I decided to test this, because all I could find was all talk and 'do your own testing' with no examples given. But it is clear some level of preflash is absolutely useless, and then a small change can all of a sudden have a massive impact. So really, you do need to do your own test, but at least it's a ball park figure of what to aim for, and of course, what to look for when it is working.

Essentially.. what you're going to need is a sacrificial test roll. Just 1 will do.

Figure your desired EI speed that you need to shoot at. 6400 is probably a good choice for Portra 400. Meter through your diffusion material, and shoot scenes, no preflash.. -5 stops, -4.5 etc etc. Though it will probably also be -3 to -2 from 6400.

You also need the developer time too to make the most of it.. 6 minutes in C-41 at normal process temp (~38 celsius) is still probably about right.

That's your starting point.

This will also work for your B&W film too btw, I've seen it primarily referenced for B&W in fact, so I decided to try it on colour.

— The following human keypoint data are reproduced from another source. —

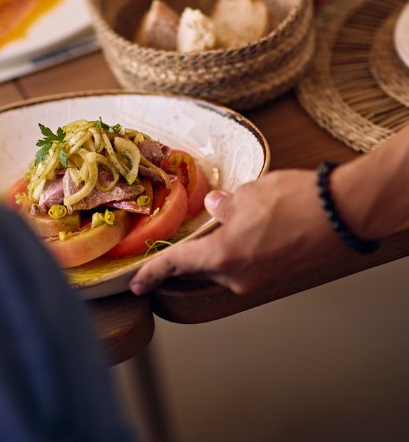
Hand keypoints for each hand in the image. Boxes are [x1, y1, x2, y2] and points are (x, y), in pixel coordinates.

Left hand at [129, 169, 339, 295]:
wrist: (342, 213)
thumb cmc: (292, 201)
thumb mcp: (247, 194)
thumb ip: (223, 206)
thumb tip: (214, 206)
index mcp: (222, 256)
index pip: (176, 265)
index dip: (152, 273)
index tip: (137, 284)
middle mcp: (237, 276)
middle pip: (199, 268)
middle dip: (187, 257)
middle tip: (173, 249)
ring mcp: (259, 280)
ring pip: (224, 266)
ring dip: (217, 249)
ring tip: (222, 224)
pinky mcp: (277, 276)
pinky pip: (246, 265)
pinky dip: (238, 250)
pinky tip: (246, 231)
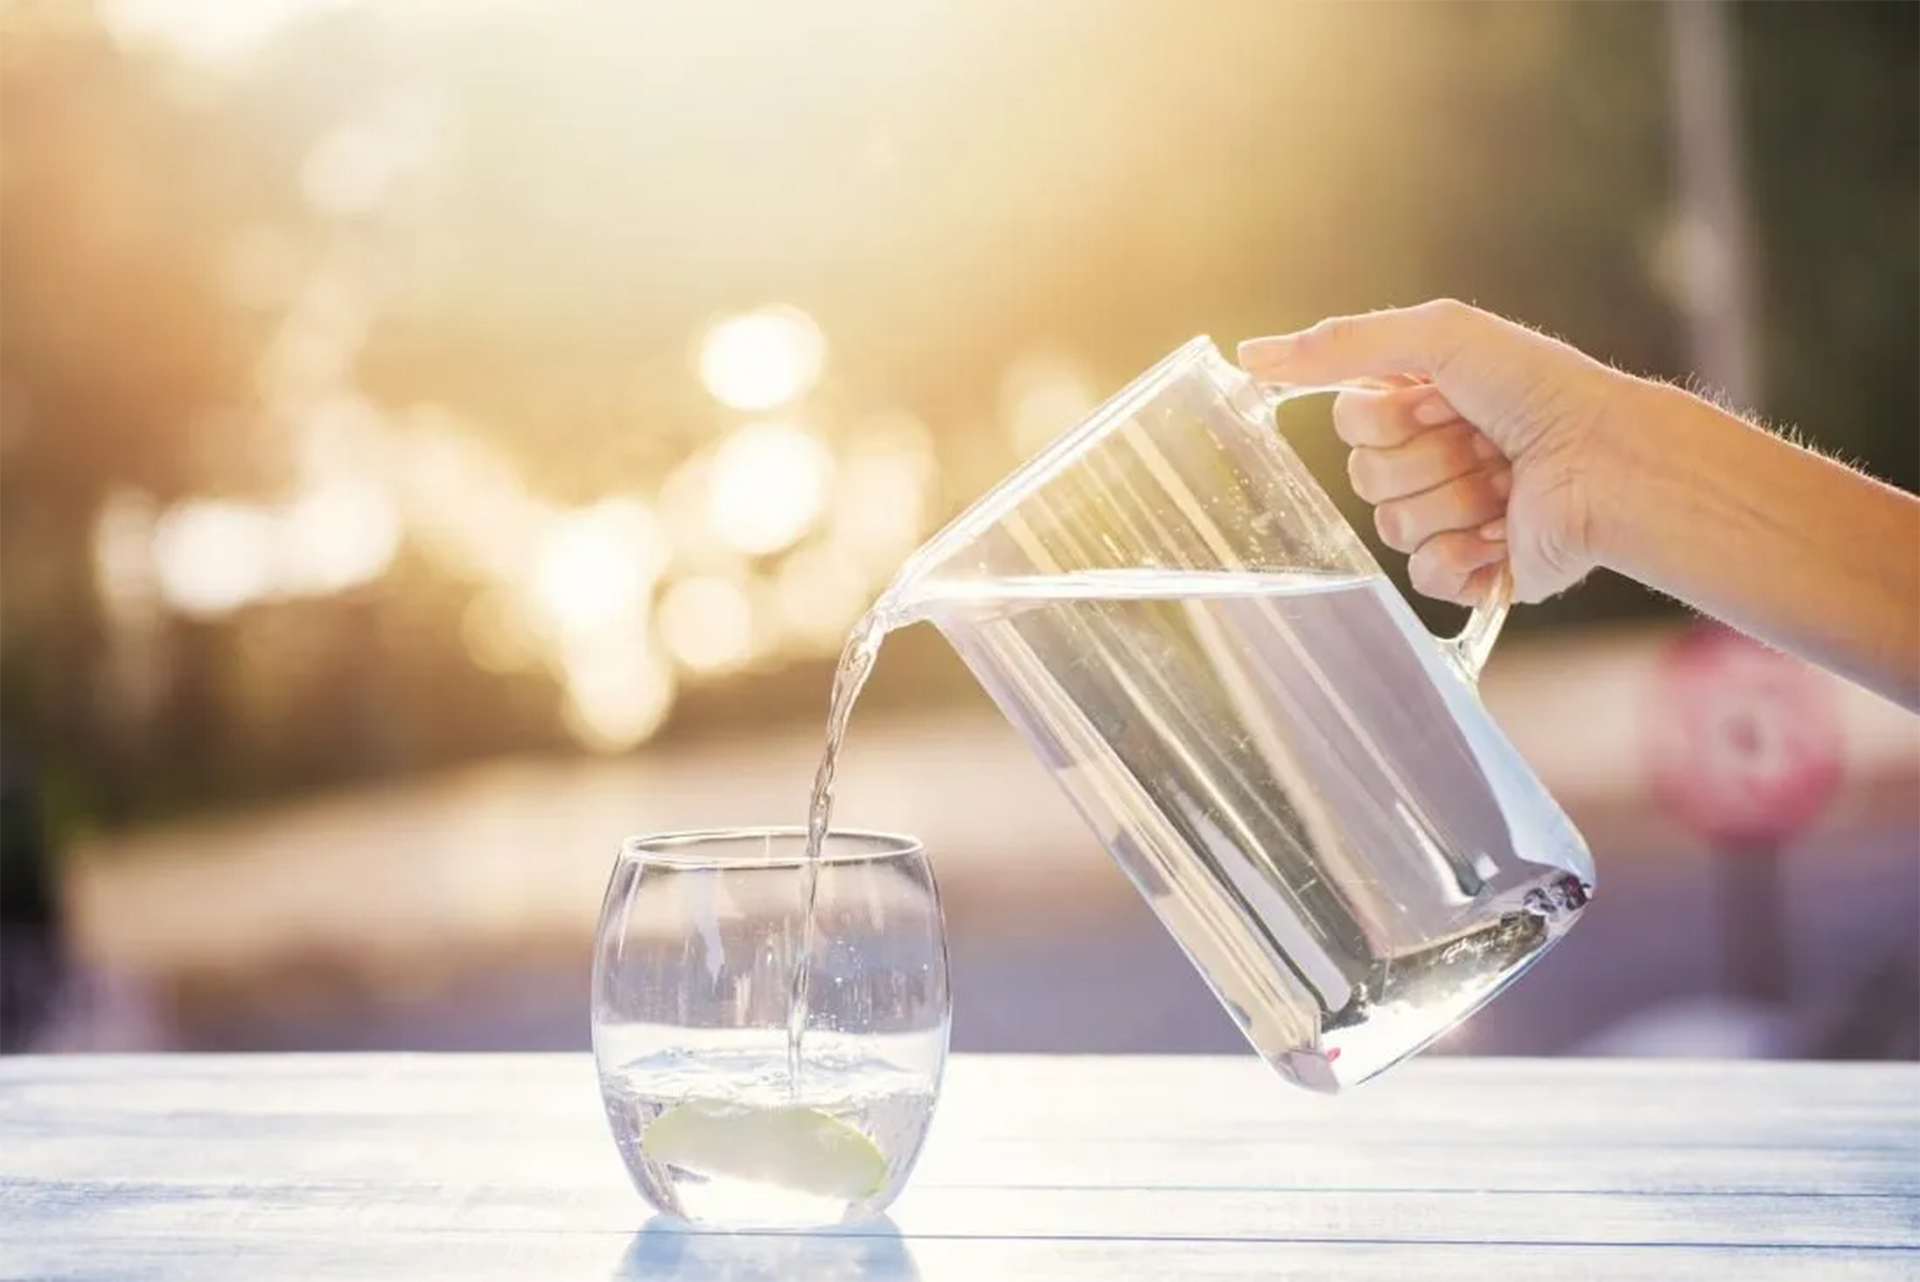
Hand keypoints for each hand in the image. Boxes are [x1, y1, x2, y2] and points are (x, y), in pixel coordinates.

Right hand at [1238, 299, 1640, 605]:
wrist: (1610, 462)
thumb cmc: (1540, 389)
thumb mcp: (1440, 335)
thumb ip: (1343, 343)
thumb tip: (1248, 356)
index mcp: (1419, 407)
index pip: (1348, 422)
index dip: (1390, 415)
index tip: (1444, 398)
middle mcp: (1430, 462)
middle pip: (1363, 478)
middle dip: (1426, 457)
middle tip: (1483, 441)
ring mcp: (1450, 520)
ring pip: (1391, 527)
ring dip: (1453, 500)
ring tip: (1506, 484)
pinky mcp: (1472, 573)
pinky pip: (1421, 577)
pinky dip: (1462, 553)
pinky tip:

In regards to pre-flashing with no push.. I do not know. But I suspect the preflash should be less -2 stops from middle grey reading, as there is still plenty of straight line scale left.. you probably want to pre-flash it at the bottom of the linear scale. Which is -4 stops from Box speed for Portra 400 (and most others too)

But the zone 3/-2 stops @ 12800 on Superia 800.. it's -2 stops below the published straight line curve according to Fuji.

So, you will need 1 test roll. Pre-flash different amounts and shoot a test scene at the desired underexposure/EI+push/etc, and take notes. The one to use will be when you see a sudden jump in detail like the above example.

If you shoot Portra 400 normally.. you can just save 6 or so exposures at the end of a roll for that purpose etc on your next roll. I imagine it wont be as good as combined with a push.

For example. Let us say your preflash has a value of x.

If one part of the image also has an exposure of x, and another 2x, instead of being 1 stop of separation between these two points if normally recorded.. with a preflash, it's essentially 2x and 3x, or the equivalent of 0.58 stops of separation on the neg.

So the push helps stretch this contrast back out, which can be very important. Although compressed values can also be desirable.

If you DIY C-41, I'd recommend just using 6 minutes @ 38c or so.. no additives needed.